In this study, the genotypes (Vendrantais, PI 140471, PI 432398, PI 420150, PI 5322830, PMR-5, PI 157082, WMR-29, Charentais Fom 1, PI 420145, C160, CNPH 01- 930, Nantais Oblong, PMR-45, PMR- 6, along with the cultivars 'Louis' and 'Fantasy') increased the initial population, being classified as susceptible, and three genotypes (PI 414723, AC 29, and PI 124112) did not increased the initial population, and are therefore resistant. Thus, it was found resistant genotypes to this nematode, however none is immune. Immunity is characterized by interactions between the host and pathogen, being the host the plants exposed to the pathogen, which produces defense substances (Williamson, 1999; Williamson and Kumar, 2006). The resistance of melon genotypes can be further assessed in heritage studies, as the resistance genes are usually specific, contemplating few species of Meloidogyne, at where the resistance can be conferred by one, a few or many genes (Williamson and Roberts, 2009).
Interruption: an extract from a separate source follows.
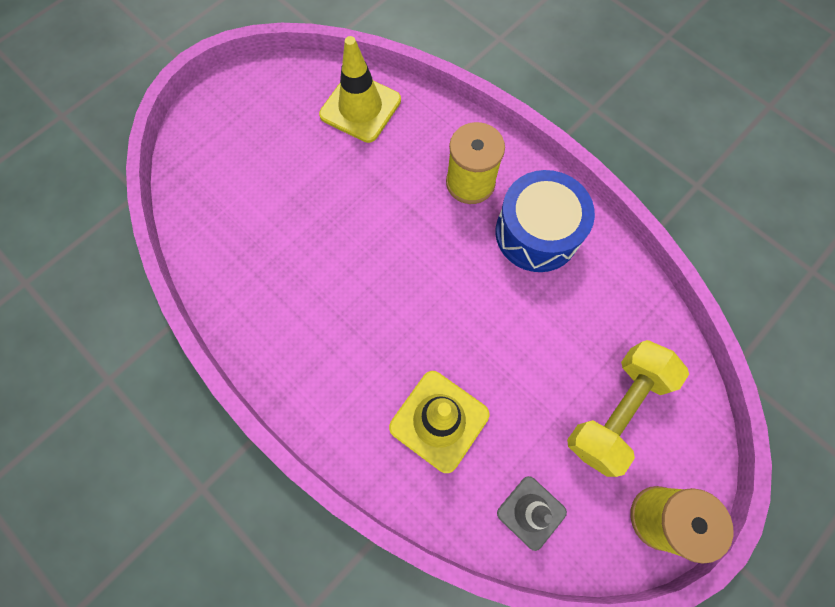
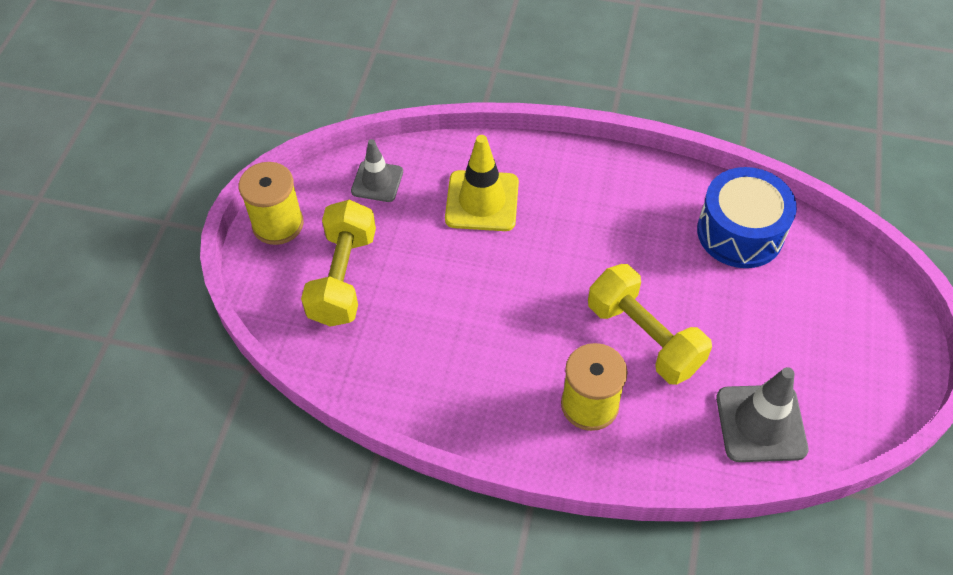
camera: 150 degrees right, 15 degrees down
yellow traffic cone [319,36,401,143] -> grey traffic cone [716,367,808,462]
blue drum [495,170,595,272] -> blue drum moved to [697,167,797,268]
none -> yellow dumbbell [588,264,712,385]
From the results obtained in this work, further studies on melon breeding programs with PI 414723, AC 29, and PI 124112, resistant to M. enterolobii, is possible.

The authors have not declared any conflict of interests.

The authors acknowledge the support of the Universidade Estadual Paulista (UNESP) and the Coordenação de Aperfeiçoamento de Pessoal de Nível Superior (CAPES).